Why the Definition Is Controversial
The word “complete” is where most criticism lands, and it comes from multiple directions.
The first problem is that requiring complete physical, mental, and social well-being sets an impossibly high bar. As critics in the BMJ have pointed out, the standard “would leave most of us unhealthy most of the time.” A bad week at work, a bout of seasonal sadness, a stiff knee: under a strict reading of “complete well-being,” these all count as departures from health. That absoluteness risks turning normal human experiences into medical problems, expanding the territory of medicine into areas where it may not belong.
The second problem is demographic. When the definition was written, infectious diseases dominated global health concerns. Today, chronic conditions are the norm. Hundreds of millions of people live with diabetes, heart disease, arthritis, or depression for decades. An aging global population means more people managing multiple conditions simultaneously. The WHO definition, taken literally, classifies all of these people as definitively unhealthy, even when many function well and report a good quality of life. It minimizes people’s capacity to cope with ongoing challenges and live with a sense of fulfillment despite a chronic diagnosis.

[Data for relative pose estimation]
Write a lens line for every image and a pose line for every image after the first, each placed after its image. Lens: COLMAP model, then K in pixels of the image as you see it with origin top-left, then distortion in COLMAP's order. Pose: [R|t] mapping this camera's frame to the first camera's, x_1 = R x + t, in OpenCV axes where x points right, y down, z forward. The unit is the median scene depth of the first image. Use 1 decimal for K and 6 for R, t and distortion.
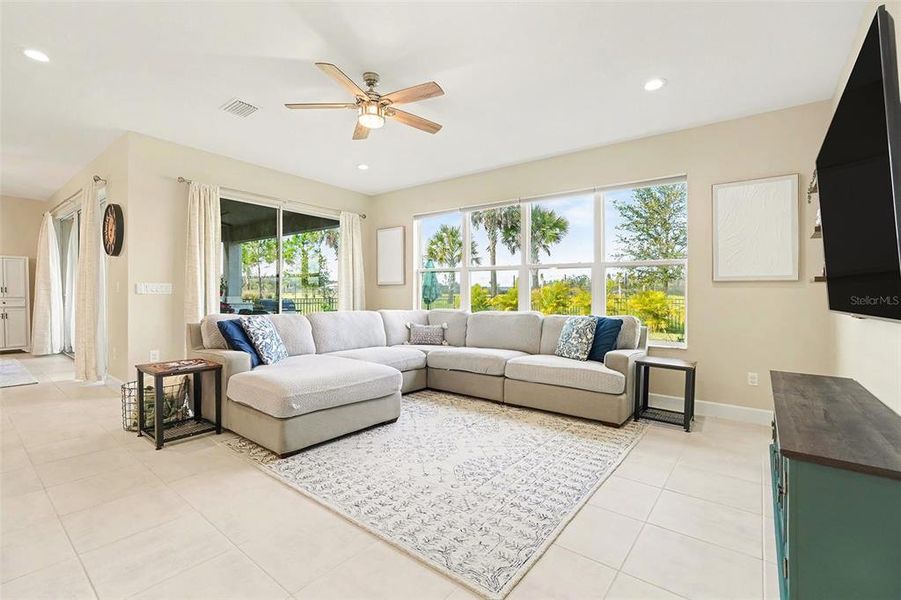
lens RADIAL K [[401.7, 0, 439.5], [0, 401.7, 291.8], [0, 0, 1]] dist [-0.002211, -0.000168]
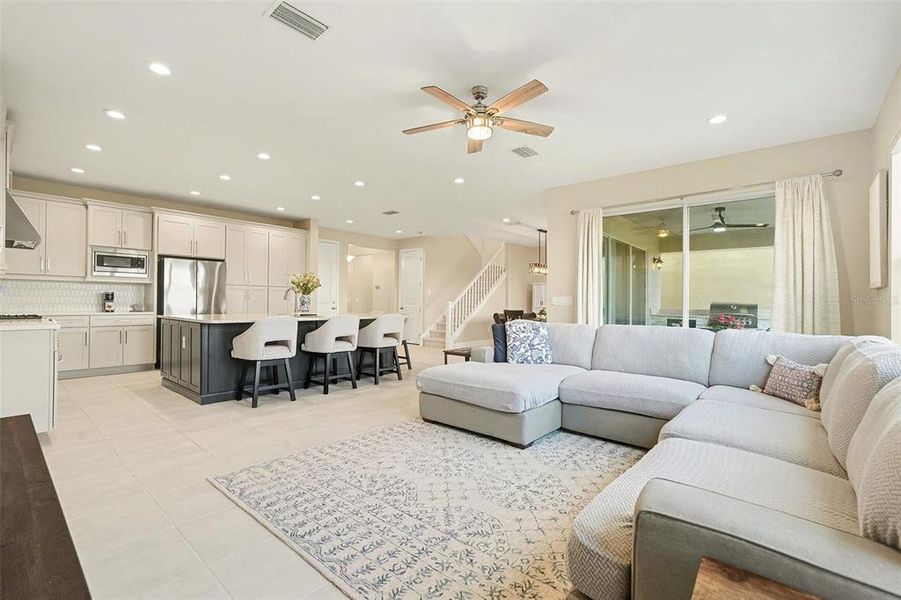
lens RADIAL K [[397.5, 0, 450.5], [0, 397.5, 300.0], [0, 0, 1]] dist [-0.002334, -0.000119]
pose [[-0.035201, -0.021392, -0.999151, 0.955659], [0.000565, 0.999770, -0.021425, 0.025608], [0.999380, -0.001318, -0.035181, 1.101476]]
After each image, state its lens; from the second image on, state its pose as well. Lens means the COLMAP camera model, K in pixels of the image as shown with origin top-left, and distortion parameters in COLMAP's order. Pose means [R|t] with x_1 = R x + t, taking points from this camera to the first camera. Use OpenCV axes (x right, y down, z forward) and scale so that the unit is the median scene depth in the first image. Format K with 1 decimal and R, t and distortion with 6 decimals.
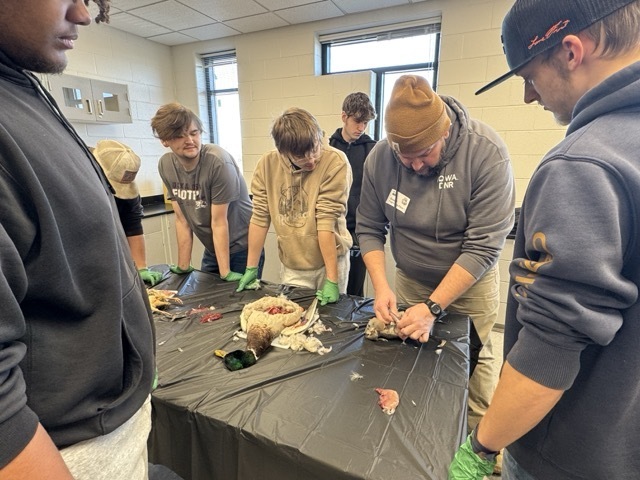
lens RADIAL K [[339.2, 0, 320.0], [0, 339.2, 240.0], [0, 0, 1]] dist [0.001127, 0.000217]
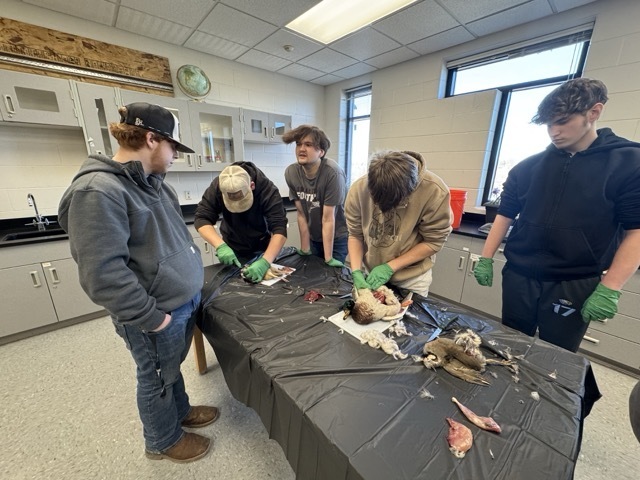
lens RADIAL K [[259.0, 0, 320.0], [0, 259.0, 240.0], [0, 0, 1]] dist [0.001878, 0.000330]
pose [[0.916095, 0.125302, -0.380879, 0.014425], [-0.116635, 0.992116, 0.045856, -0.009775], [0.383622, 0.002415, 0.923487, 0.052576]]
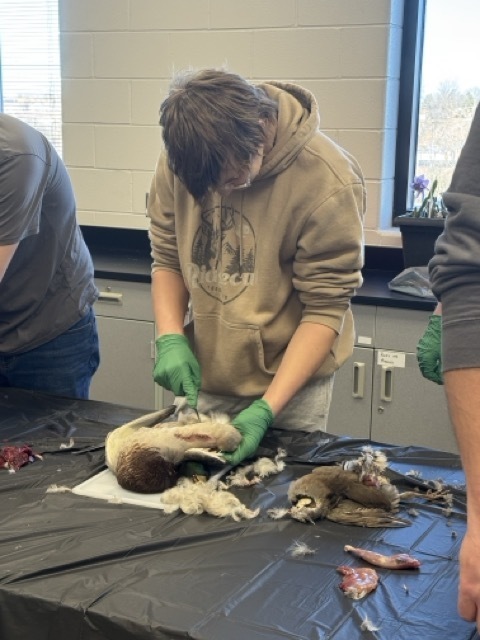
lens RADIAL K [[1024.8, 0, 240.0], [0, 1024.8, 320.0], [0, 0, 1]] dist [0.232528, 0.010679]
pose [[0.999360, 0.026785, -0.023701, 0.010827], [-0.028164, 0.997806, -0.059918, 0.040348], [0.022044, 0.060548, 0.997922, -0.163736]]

Study questions:
[1] For each statement below, say whether it agrees with the text on criticism of the WHO definition of health. Answer yes or no and quote the words of the text that decide it.
(a) Critics in the BMJ said the standard would leave most people unhealthy most of the time.
(b) Chronic conditions dominated global health concerns when the definition was written.
(c) An aging global population means fewer people managing multiple conditions at once.
[2] Carry on the text about criticism of the WHO definition of health, starting after its last sentence.

Answers:
[1]
(a) Yes: "would leave most of us unhealthy most of the time."
(b) No: "When the definition was written, infectious diseases dominated global health concerns."
(c) No: "An aging global population means more people managing multiple conditions simultaneously."

[2]
The third problem is measurement. “Complete” is neither operational nor measurable. Public health systems need definitions they can translate into data, thresholds, and policy targets. A definition built around an absolute state of well-being offers no clear way to assess whether a population is getting healthier or not.
The Leading Alternative Proposal
The most influential competing definition emerged from a 2011 conference of Dutch health experts, led by researcher Machteld Huber and published in the BMJ. Their proposal: health should be understood as “the ability to adapt and to self-manage in the face of social, physical, and emotional challenges.”
This reframing shifts from a static state (complete well-being) to a dynamic capacity (resilience and adaptation). Under this view, a person with a chronic illness who manages it effectively and maintains a sense of purpose is healthy, because health is about how you respond to challenges rather than whether you have any. Conference participants expressed broad support for moving toward this kind of formulation, favoring language around resilience, coping, and the ability to restore one’s equilibrium and sense of well-being.
The proposal has gained traction in academic and policy discussions, but the WHO has not adopted it or any other revision.
How the WHO Measures Health Today
In practice, the WHO uses tools that go well beyond a binary sick-or-healthy assessment. Its quality of life instrument, the WHOQOL, defines quality of life as “an individual’s perception of their position in life in the context of the culture and value systems in which they live and in relation to their goals, expectations, standards and concerns.” That’s a notably more flexible and personal framework than the 1948 definition suggests.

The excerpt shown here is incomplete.